Blaise Compaoré n’a fait encore fait ses adieux à la scène politique de son pays, même s’il reste toujours en exil en Côte d’Ivoire. Destitué en octobre 2014 par un soulèvement populaire et sous le coup d’un mandat d’arrêt international, l’ancien dirigeant du Faso dispose toujours d’une marge de manœuvre importante au CDP, le Congrès pour la démocratie et le progrès. A l’occasion du 7ème congrès extraordinaire du parti, près de 5000 militants avaient effectué le déplacement au palais des sports de Ouagadougou, lieu choisi par les cadres du CDP pour la circonstance. Cette assemblée générale du CDP a été sanctionnée par plusieurs décisions importantes dont certaines seraient liées à la prochaine présidentielle au Burkina Faso. Malgré sa naturalisation, Blaise Compaoré a été nommé par les congressistes comme le président d’honneure du Congrès pour la démocratie et le progrès. A ce titre, il sera le « garant de l’unité et des orientations politiques du parti », ont souligné les congressistes. Parmi les prérogatives liées à sa fonction de président d’honneur du CDP, Blaise Compaoré ‘‘arbitre en dernier ressort les décisions du parti, valide le choix du candidat à l’élection présidentielle et valide les propositions d’union ou de fusion avec d’autres partis’’. Absent de la scène politique de son pays depuis son éviction fin octobre 2014, l’ancien président du Faso reprend donc du service, à la seule différence cette fois qu’il devra tirer les ficelles depuis la Côte d’Ivoire sa terre d’exil. Le CDP accélère sa reconstruction en vue d’un retour effectif sur l’échiquier politique burkinabè, bien entendu avec la présidentielle de 2020 en ligne de mire. Bien que modifiée à diverses reprises, la constitution du Burkina Faso empêche Blaise Compaoré de prétendre à une nouvelle mandature, si toutefois il était sollicité par les cadres de son parti. Mais en tant « qu’arbitre en dernier ressort les décisions du parti », l’ex-président devrait donc jouer un rôle majeur dans le choix du candidat qui représentera le CDP lors de la présidentielle de 2020 au Burkina Faso.

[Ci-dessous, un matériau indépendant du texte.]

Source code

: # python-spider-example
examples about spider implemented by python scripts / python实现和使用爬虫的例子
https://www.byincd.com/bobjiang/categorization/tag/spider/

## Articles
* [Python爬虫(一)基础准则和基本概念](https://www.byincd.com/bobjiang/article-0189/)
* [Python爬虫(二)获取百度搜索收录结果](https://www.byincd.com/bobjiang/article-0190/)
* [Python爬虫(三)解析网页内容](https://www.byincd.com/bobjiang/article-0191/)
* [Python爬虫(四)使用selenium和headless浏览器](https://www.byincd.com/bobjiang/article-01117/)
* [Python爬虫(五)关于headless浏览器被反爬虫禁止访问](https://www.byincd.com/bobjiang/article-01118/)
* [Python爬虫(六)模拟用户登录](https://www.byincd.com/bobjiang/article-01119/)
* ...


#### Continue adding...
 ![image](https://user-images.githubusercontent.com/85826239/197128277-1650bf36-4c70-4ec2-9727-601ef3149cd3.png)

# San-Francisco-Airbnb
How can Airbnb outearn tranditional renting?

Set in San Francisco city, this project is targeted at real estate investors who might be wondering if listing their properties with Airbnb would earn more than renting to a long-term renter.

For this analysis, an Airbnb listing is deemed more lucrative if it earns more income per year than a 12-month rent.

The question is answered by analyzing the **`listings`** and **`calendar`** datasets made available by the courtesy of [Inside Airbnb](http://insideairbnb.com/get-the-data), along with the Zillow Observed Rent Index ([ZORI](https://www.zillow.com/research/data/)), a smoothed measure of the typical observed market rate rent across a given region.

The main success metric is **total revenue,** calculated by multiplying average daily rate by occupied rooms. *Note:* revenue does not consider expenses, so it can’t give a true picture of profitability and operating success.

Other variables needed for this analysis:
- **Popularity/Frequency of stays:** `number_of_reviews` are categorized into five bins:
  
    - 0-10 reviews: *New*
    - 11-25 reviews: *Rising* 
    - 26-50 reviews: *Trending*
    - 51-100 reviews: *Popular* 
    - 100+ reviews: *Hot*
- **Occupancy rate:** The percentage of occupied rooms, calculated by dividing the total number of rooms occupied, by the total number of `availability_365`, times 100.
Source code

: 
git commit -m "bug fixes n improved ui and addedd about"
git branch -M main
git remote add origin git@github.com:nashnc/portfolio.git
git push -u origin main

De nouveaux incidents diplomatiques à craindre ?

La naturalisation de Blaise alors qu’il était sous le coup d’un mandat d’arrêt de la justice burkinabè avait jeté de l’huile sur le feu et détérioré les relations ivoiro-burkinabè bien déjà tendues par les révélations sur le scandale des écoutes téléphoniques. Si cette naturalisation était considérée par certains citoyens burkinabè comme une sorte d’échappatoire pour Blaise Compaoré, les relations entre les deux voisins se sont normalisées au fil du temps, malgré les imbroglios politiques. Malgré une chasse aux sorcières lancée contre certains cadres du CDP, le parti renaît peu à peu de ses cendres. Avec ce retour de Compaoré sur la scène politique burkinabè, les manœuvres politiques de l’ex-président depuis la Côte d’Ivoire pourraient de nouveau embraser les relations ivoiro-burkinabè, puisque le mandat d’arrêt contre Compaoré n’a toujours pas été levé.